Fatima Ali (August 8, 1989 – January 25, 2019) was a Pakistani-American executive chef, restaurateur and television personality. She was known for her successful appearances on reality cooking shows Chopped and Top Chef, and for posthumously winning two James Beard Foundation Awards for her writing.

== Early life ==
Fatima Ali was born and raised in Pakistan, dividing her time between Karachi and Lahore. She was educated at the Karachi Grammar School. Ali was the daughter of educator Farazeh Durrani and lawyer Ashtar Ausaf Ali, the Attorney General for Pakistan from 2016 to 2018 and again from 2022 to 2023. She learned to cook from her father, her grandmother, and her family's cook, Qadir. She immigrated to America at age 18 to attend the Culinary Institute of America, graduating in 2011.

==Career==
Ali began her culinary career as a junior sous chef at Café Centro in New York City. In 2012, she won an episode of Chopped (Season 12, episode 2, "A Guts Reaction") on the Food Network. She continued her career in New York City, becoming the youngest executive sous chef at Stella 34 Trattoria at Macy's Herald Square, and then the executive sous chef at La Fonda del Sol.

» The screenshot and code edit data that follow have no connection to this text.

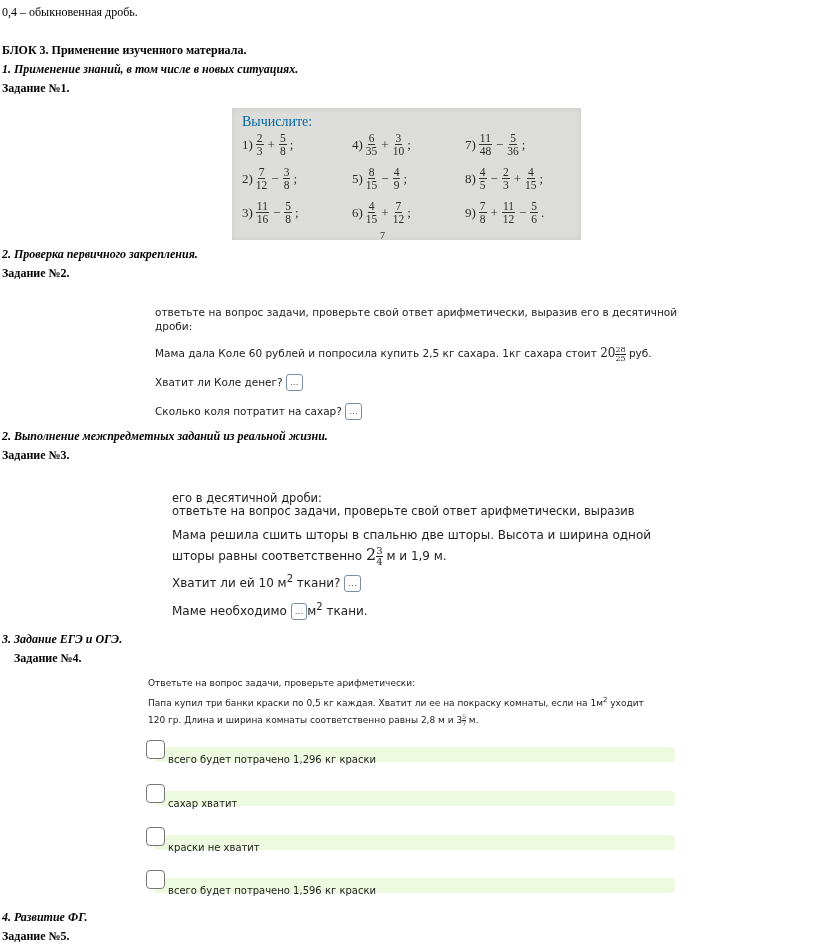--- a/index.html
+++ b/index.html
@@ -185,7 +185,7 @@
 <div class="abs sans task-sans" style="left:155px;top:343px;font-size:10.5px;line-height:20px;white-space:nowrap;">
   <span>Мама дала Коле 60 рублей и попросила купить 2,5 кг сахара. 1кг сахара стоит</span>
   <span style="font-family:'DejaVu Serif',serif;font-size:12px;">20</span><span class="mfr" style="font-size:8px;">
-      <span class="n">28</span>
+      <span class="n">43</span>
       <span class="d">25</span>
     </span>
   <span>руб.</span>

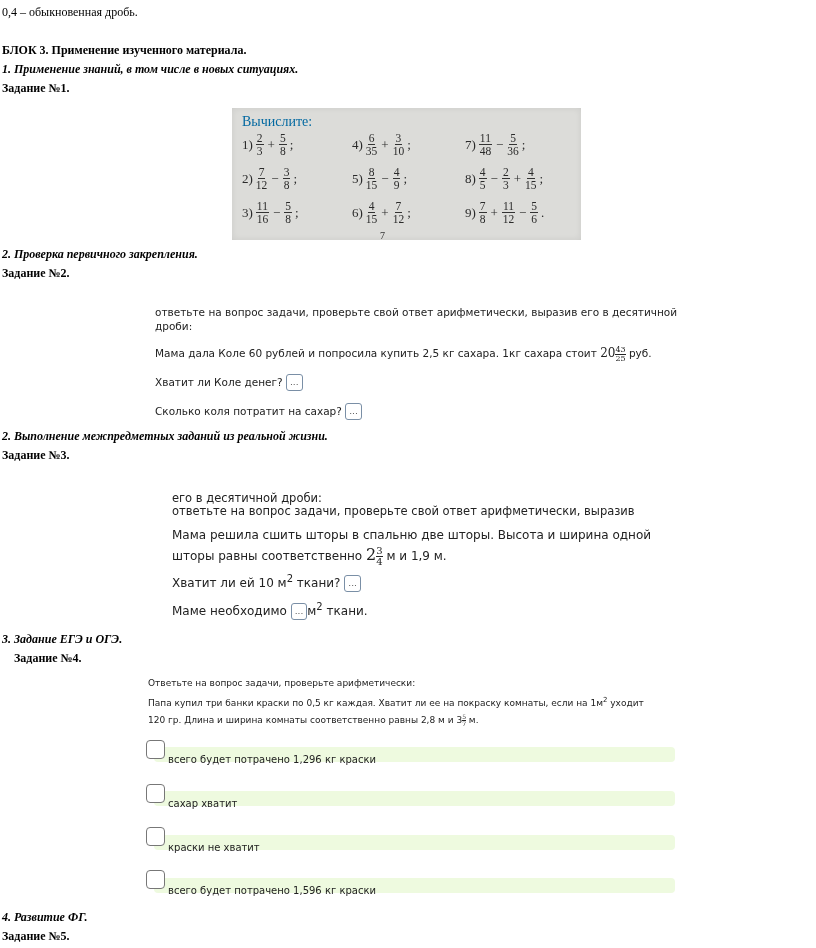--- a/index.html
+++ b/index.html
@@ -203,8 +203,8 @@
 <div class="abs serif line b" style="left:2px;top:446px;">Задание №3.</div>
 
 <div class="abs sans task-sans" style="left:172px;top:492px;font-size:11.5px;line-height:13px;">
+  <div>ответьте на вопрос задачи, проверьте свой ответ арифметически, выразив</div>
   <div>его в десятичной дроби:</div>
-  <div>ответьте на вопрос задачи, проверьте свой ответ арифметически, выразив</div>
 </div>
 <div class="abs sans task-sans" style="left:172px;top:527px;font-size:12px;line-height:17px;white-space:nowrap;">
   <div>Мама решила сшить шторы в спальню две шторы. Высота и ширина одной</div>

In 2017, Ali was a contestant on Top Chef: Colorado. Although she finished in seventh place, she was voted the fan favorite.

==Illness and death==
After competing on Top Chef, Ali was diagnosed with Ewing's sarcoma and underwent surgery at Memorial Sloan Kettering Cancer Center in January 2018. After undergoing chemotherapy, she was initially declared cancer-free, and in April 2018, she cooked in public at the Pebble Beach Food and Wine Festival. However, in October 2018, in a personal essay published by Bon Appétit titled I’m a Chef with Terminal Cancer. This Is What I’m Doing with the Time I Have Left, Ali reported that her cancer had returned and become terminal. She died at her family's home in San Marino, California, on January 25, 2019, at the age of 29.

She was buried in Lahore in February 2019. In April 2019, Ali was posthumously awarded a James Beard Foundation Award for her essay. Her memoir, Savor: A Chef's Hunger for More, published in October 2022 and co-authored with Tarajia Morrell, received a James Beard Foundation Award in June 2023.